The Adjusted Winner (AW) method is a fundamental procedure for the fair division of indivisible resources between two agents. However, its reliance on splitting resources can lead to practical complications. To address this limitation, we propose an extension of AW that allows the sale of selected resources under a budget constraint, with the proceeds subsequently redistributed, thereby aiming for allocations that remain as equitable as possible. Alongside developing this extended framework, we provide an axiomatic analysis that examines how equitability and envy-freeness are modified in our setting. We then formally define the resulting combinatorial problems, establish their computational complexity, and design a fully polynomial-time approximation scheme (FPTAS) to mitigate their inherent intractability. Finally, we complement our theoretical results with computer-based simulations.

💡 Research Summary

The paper revisits the classic Adjusted Winner (AW) procedure, a two‑person fair‑division protocol that guarantees equitability, envy‑freeness, and Pareto optimality by allowing a single item to be split fractionally. Recognizing that many real‑world assets (real estate, heirlooms, vehicles) cannot be physically divided and that splitting may be socially or legally unacceptable, the authors propose an extension that replaces fractional splits with the option to sell selected items.

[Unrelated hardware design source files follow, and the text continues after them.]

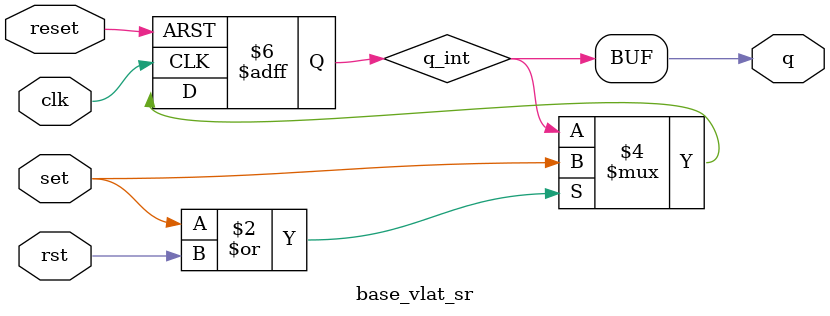
<source format=v>
module base_vlat_sr#(parameter width=1)
  (
   input 	      clk,
   input [0:width-1]  set,
   input [0:width-1]  rst,
   input 	      reset,
   output [0:width-1] q
   );

   
   reg [0:width-1]    q_int;
   initial q_int = 0;

   genvar 	      i;
   generate
      for(i=0; i< width; i=i+1)
	begin : u0
	   always@(posedge clk or posedge reset) 
	     if (reset) q_int[i] <= 1'b0;
	     else if (set[i] | rst[i]) q_int[i] <= set[i];
	end
   endgenerate
   assign q = q_int;
endmodule // base_vlat_sr


   
  

</source>
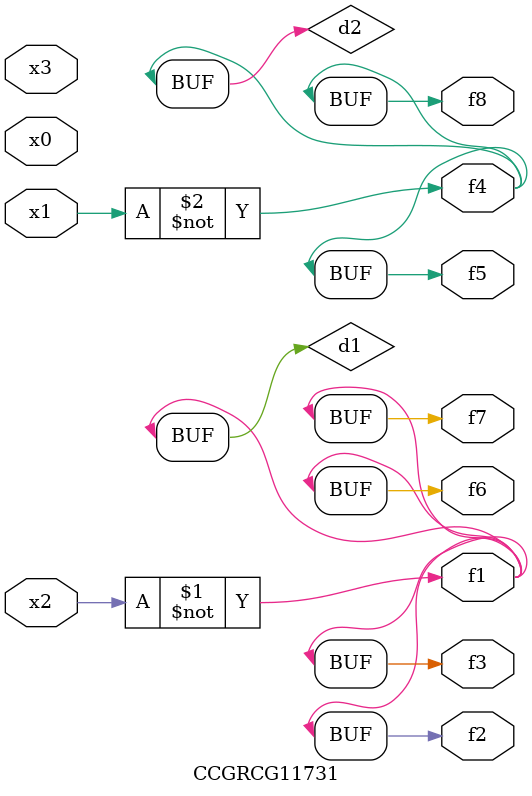
<source format=v>
module CCGRCG11731(
	input x0, x1, x2, x3,
	output f1, f2, f3, f4, f5, f6, f7, f8
);

	wire d1, d2;

	xnor (d1, x2);
	not (d2, x1);
	assign f1 = d1;
	assign f2 = d1;
	assign f3 = d1;
	assign f4 = d2;
	assign f5 = d2;
	assign f6 = d1;
	assign f7 = d1;
	assign f8 = d2;
endmodule

</source>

They introduce the Dispute Settlement with Indivisible Resources and Sale (DSIRS) framework, formally defined as an instance ⟨R, u₁, u₂, p, c, B⟩ where R is a finite set of indivisible items, u₁ and u₂ are additive utility functions with equal total sum, p(r) is the revenue obtainable by selling item r (bounded above by the higher of the two utilities), c(r) is the selling cost, and B is a global budget on total selling costs. A solution (plan) partitions R into three disjoint subsets: S₀ (items sold), S₁ (allocated to agent 1), and S₂ (allocated to agent 2). The total sale revenue p(S₀) is divided between the agents by a parameter q∈